Even if the Lankan President had committed blasphemy against Bharat, he would have done so within the cloistered conclave of a close door cabinet chamber where all his chosen few were sworn to the unspoken oath of cabinet secrecy where what was discussed there were never leave its four walls to whisper outside to the whiling winds of gossip.
The whole concept of cabinet responsibility, practised, and adhered to, not only in Lanka but in India and Britain and many nations in the world, too, is firstly based on the cornerstone of cabinet secrecy.
It has been said that “it is no exaggeration to write that cabinet secrecy is at the heart of collective cabinet responsibility. It protects both the opinions of ministers and the process by which cabinet arrives at decisions. Because of it, the opposition in Parliament cannot establish which ministers supported a decision and which ones opposed it and attempt to exploit divisions in cabinet, thereby threatening the confidence the House of Commons has in the government. Unless ministers are able to express views, however controversial, to cabinet colleagues without fear of seeing them exploited by the opposition in Parliament and the media, they may well decide to hold back important arguments. In brief, the Westminster system of government insists on collective ministerial responsibility to Parliament and the public while cabinet secrecy enables ministers to present a united front to make the system work. Doing away with cabinet secrecy is the surest way to put the final nail in cabinet government and turn cabinet into nothing more than a focus group for the prime minister.”
Here within the cabinet room, cabi-
net ministers are given free rein to express their thoughts as they wish. Every minister can express his viewpoint and this includes the Prime Minister and the President. No chastity belt is tied around their mouths. They are free to speak their minds in the fullest confidence that no smoke will escape this conclave of cabinet ministers to give the slightest signal of their thoughts.
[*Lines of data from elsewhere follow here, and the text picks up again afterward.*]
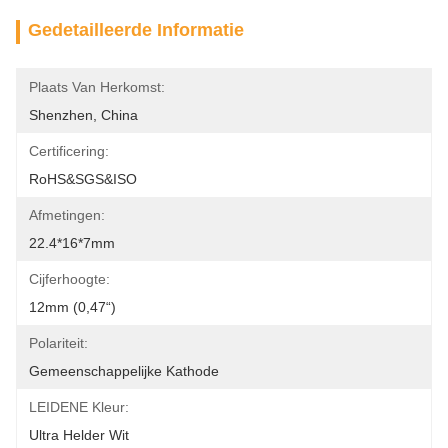
Gedetailleerde Informatie
Plaats Van Herkomst:
Shenzhen, China
Certificering:
RoHS&SGS&ISO
Afmetingen:
22.4*16*7mm
Cijferhoogte:
12mm (0,47“)
Polariteit:
Gemeenschappelijke Kathode
LEIDENE Kleur:
Ultra Helder Wit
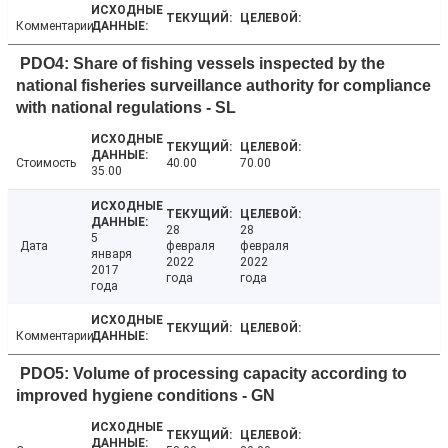
Комментарии
PDO4: Share of fishing vessels inspected by the
national fisheries surveillance authority for compliance
with national regulations - SL
Стоимость
40.00
70.00
35.00
28
28
5
Дата
февраля
февраля
января
2022
2022
2017
года
года
года
Комментарии
PDO5: Volume of processing capacity according to
improved hygiene conditions - GN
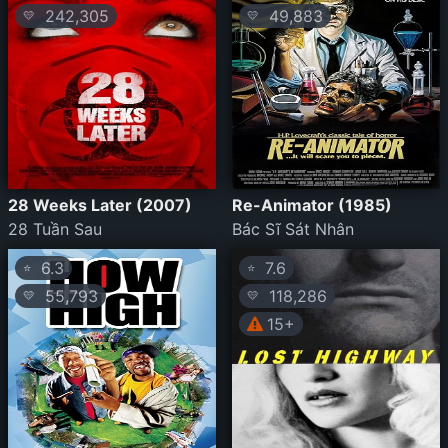
242,305
49,883
💛
💛
28 Weeks Later (2007)
Re-Animator (1985)
28 Tuần Sau
Bác Sĩ Sát Nhân
6.3
7.6
⭐
⭐
55,793
118,286
💛
💛
15+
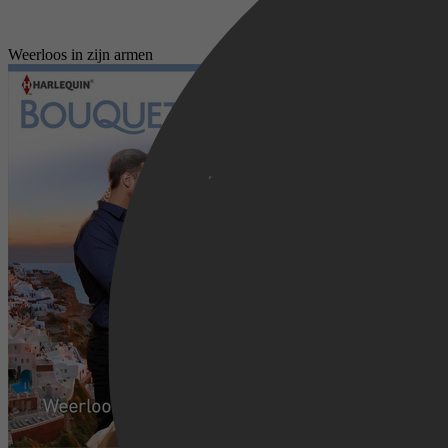
Weerloos in zijn armen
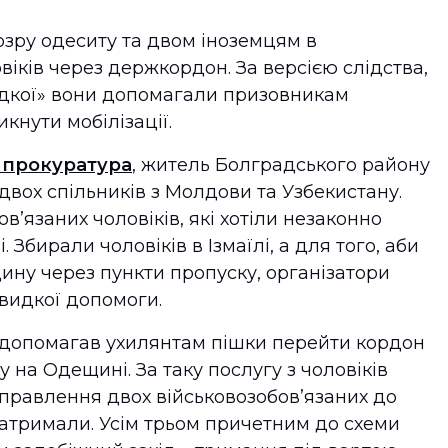
зру одеситу та двом іноземцям в
іків через держкордон. За версією слідства,
дкої» вони допомагали призовникам
кнути мобілізації.
 прокуратура
, житель Болградського району
ох спільників з Молдови та Узбекистану.
в’язаних чоловіків, які хотіли незаконно
 Збирали чоловіків в Ізмаїлі, а для того, аби
ину через пункти пропуску, організатори
видкої допомоги.
допомагав ухилянтам пішки перейти кордон
у на Одещині. За таку послугу з чоловіків
еправлення двох військовозобов’язаних до
атримали. Усім трьом причетним до схеми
But once a consensus is reached and the matter is decided upon, the members will leave the chamber and defend the collective decision as one whilst not revealing to the outside world their own personal view on the subject concern nor the opinions expressed by another cabinet colleague.
Within that closed chamber, within that confidential confessional box if the chosen seed of government cannot free vent to their minds, then where else can they flatulate their opinions. Unheard, ‘unsmelt’, unreported.
President Sirisena had an unquestionable right to express his fears as to a potential danger to his life from a foreign secret agency to his close colleagues in the strictest confidence. He cannot be blamed and crucified purely because some of his so- called colleagues whom he had appointed to warm the ministerial seats ratted on him and chose to betray the supreme edict of cabinet government: Cabinet Secrecy.
But one deadly folly that Sirisena made, perhaps on his advisors’ instructions, is that instead of sticking to his guns and insisting that he has the supreme right to express his thoughts, wrong or right, to his cabinet colleagues in the privacy of his cabinet room and that none can question the privilege, he instead chose to be servile, deny, apologise and grovel at the feet of Modi’s Mojari.